# Audi Q7 - B3VES, you may be interested...



## Kell (May 28, 2002)

*Production version of Audi "Pikes Peak" quattro SUV design study to bear the name Q7*

The new Audi sport utility vehicle (SUV) will bear the name Q7 when it goes on sale in 2006. This announcement was made at the Paris Motor Show by Prof. Dr. Martin Winterkorn, Chairman of the Board of Management of AUDI AG. "The letter Q denotes a new type family within our company, alongside A, S and RS. The 7 indicates that it is positioned between the A6 and A8," explained Prof. Winterkorn.

The Q7 will make its market debut at the start of 2006. The production version will be based on the Pikes Peak quattro concept study unveiled at the 2003 Detroit Motor Show. In common with the study, the five-door, seven-seater Q7 will combine the qualities of a fully-fledged off-road vehicle with the typical dynamism of an Audi high-performance sports saloon. The Audi SUV will moreover offer cabin space that sets new standards in its class.

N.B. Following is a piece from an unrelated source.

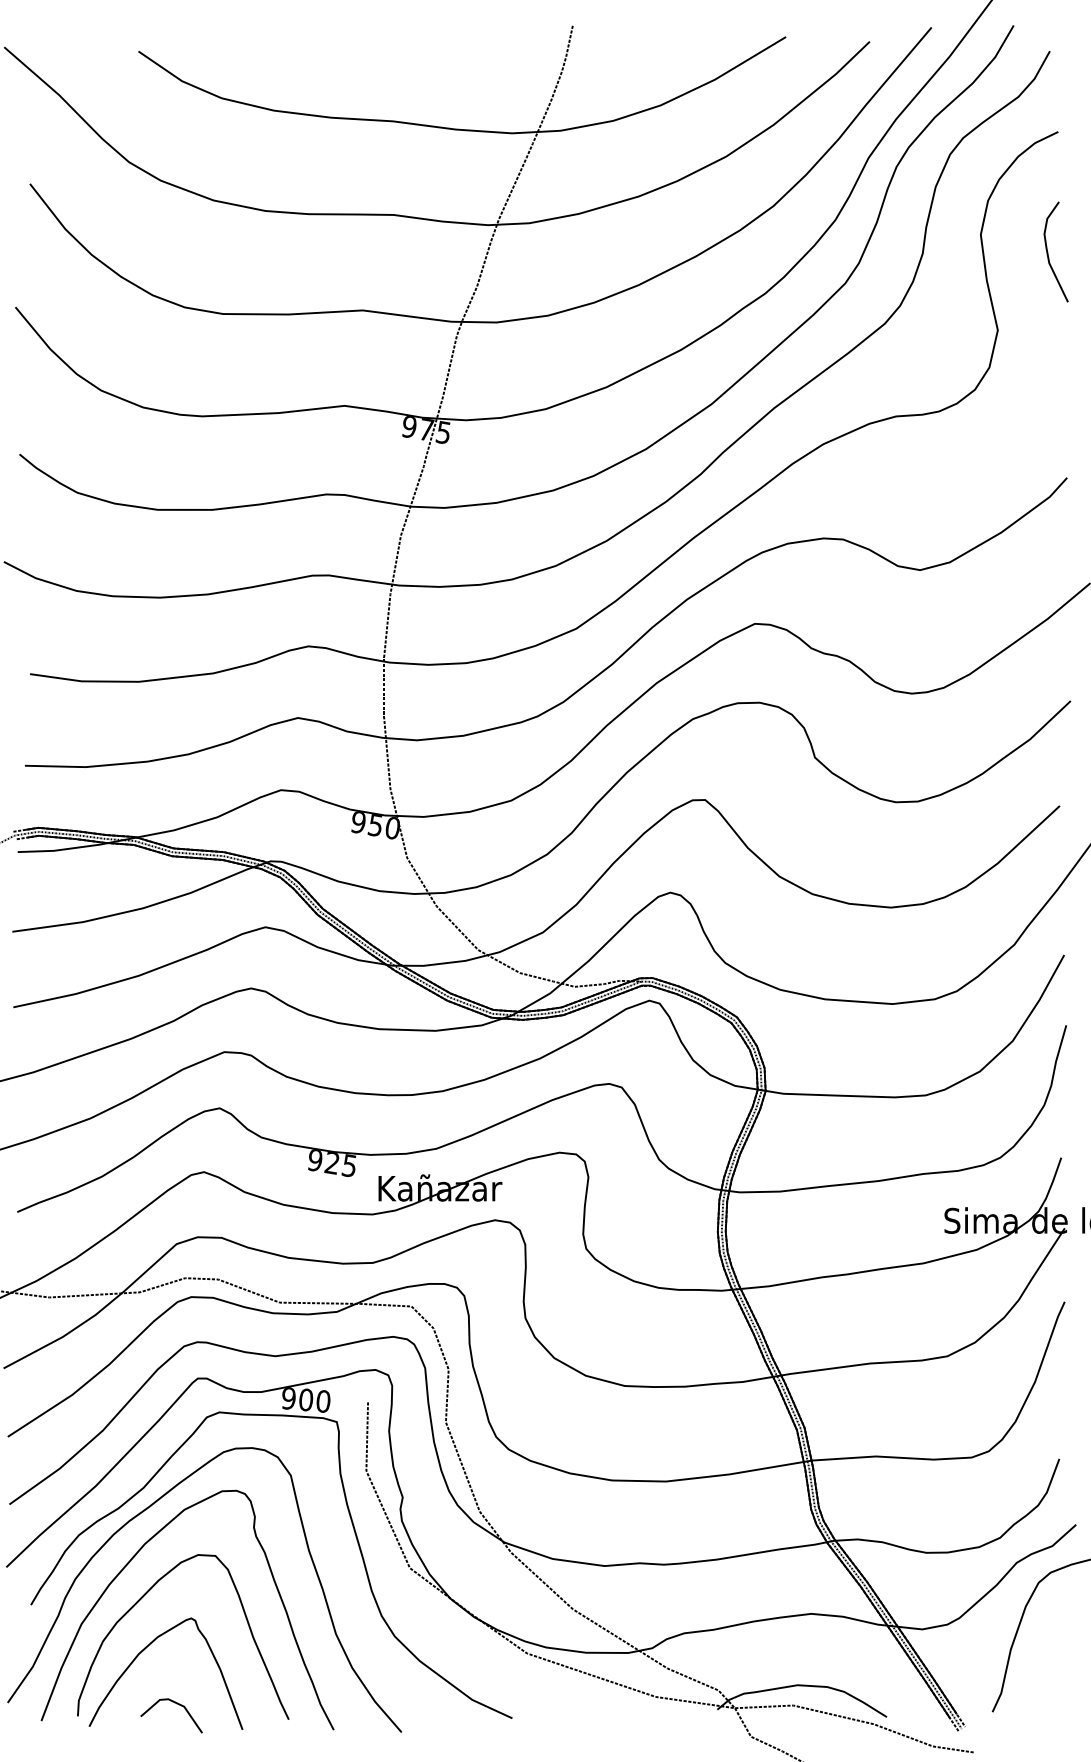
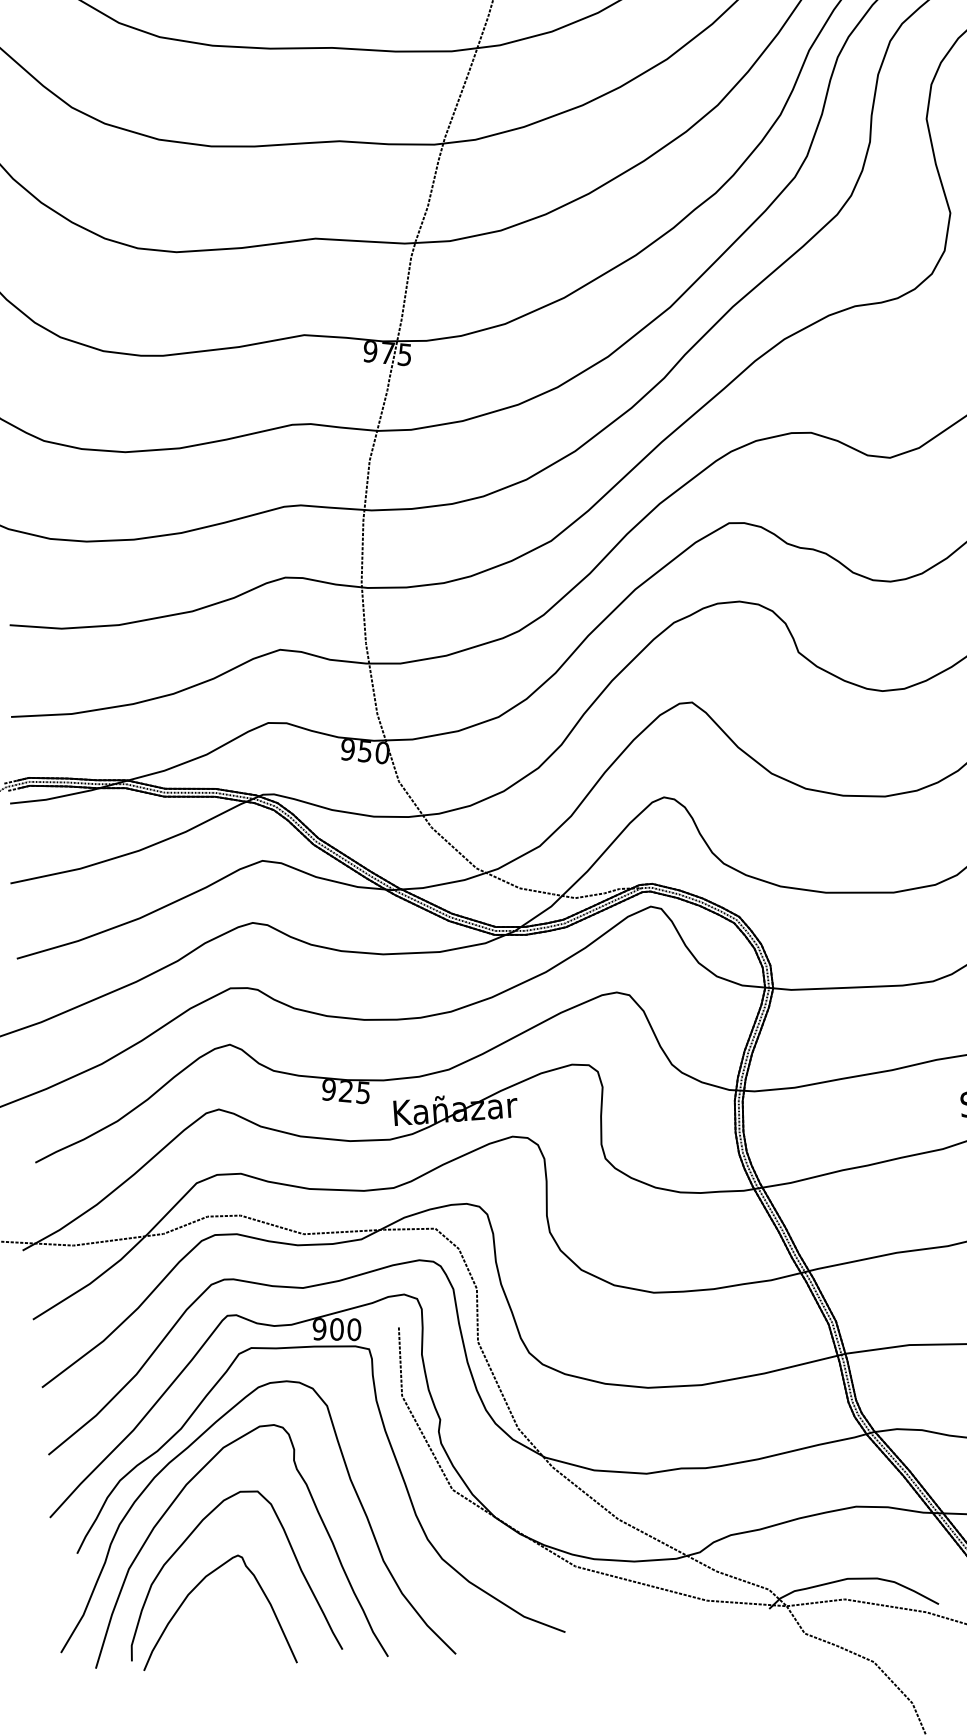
line: (176, 1704) -> (229, 1642), removed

*Pikes Peak Design Studies.*


----------



## garyc (May 7, 2002)

Touareg in drag?


----------



## Carlos (May 6, 2002)

They could call it Touedrag.


----------



## jonno (May 7, 2002)

Still only seen a couple of Touareg's (is that the plural ?) on the road and none off it :wink:

Still, it looks OK, in a tub of lard, planet destroying, 4X4 sort of way


----------



## vlastan (May 6, 2002)

jonno said:


> Still only seen a couple of Touareg's (is that the plural ?)


Wait till Tim comes over...you are dead...Pal. :wink:


----------



## phil (May 7, 2002)

jonno said:


> Still only seen a couple of Touareg's (is that the plural ?)


No. Plurals don't have apostrophes. :wink:

Sorry, couldn't resist.


----------



## b3ves (May 6, 2002)

Too big


----------



## scoTTy (May 6, 2002)

What ever happened to the Steffanwolf?
(pics from Ingolstadt museum)


----------



## garyc (May 7, 2002)

Who cares? :wink:


----------



## jonno (May 7, 2002)

phil said:


> jonno said:
> 
> 
> > Still only seen a couple of Touareg's (is that the plural ?)
> ...


Sorry Phil. A rare(ish) slip up there. I'm normally Mr Pedant as far as these things are concerned.
yours, "eats shoots and leaves" :wink:


----------



## ronin (Sep 6, 2003)

jonno said:


> yours, "eats shoots and leaves" :wink:


Odd diet.


----------



## justtin (May 6, 2002)

ronin said:


> jonno said:
> 
> 
> > yours, "eats shoots and leaves" :wink:
> ...


not for a panda....


----------



## jampott (Sep 6, 2003)

justtin said:


> ronin said:
> 
> 
> > jonno said:
> ...


or anyone, having had a meal, fired a gun, and then starting to walk out of the door...


----------



## justtin (May 6, 2002)

jampott said:


> justtin said:
> 
> 
> > ronin said:
> ...


but that would require a comma... :wink:


----------



## jampott (Sep 6, 2003)

justtin said:


> jampott said:
> 
> 
> > justtin said:
> ...


I know... I have the book


----------



## jonno (May 7, 2002)

Perhaps we should start a punctuation appreciation group :wink:


----------



## Guest (Sep 29, 2004)

Kell said:


> *Production version of Audi "Pikes Peak" quattro SUV design study to bear the name Q7*


*SEEMS LIKE THE "MTV PIMP MY RIDE" CREW ARE IN GERMANY !*


----------



## Jazzedout (May 8, 2002)

I think it looks a little "Bling" but don't forget the Pikes Peak prototype was presented in the US. I think that the production version would me more subtle in the use of "bling" features. IIRC they said that this car would have more HP than its Cayenne Turbo brother.

Scotty, it's the Steppenwolf (not Steffanwolf :wink: ) I think that if they produced such a car it would sell more than the bigger SUVs. :?


----------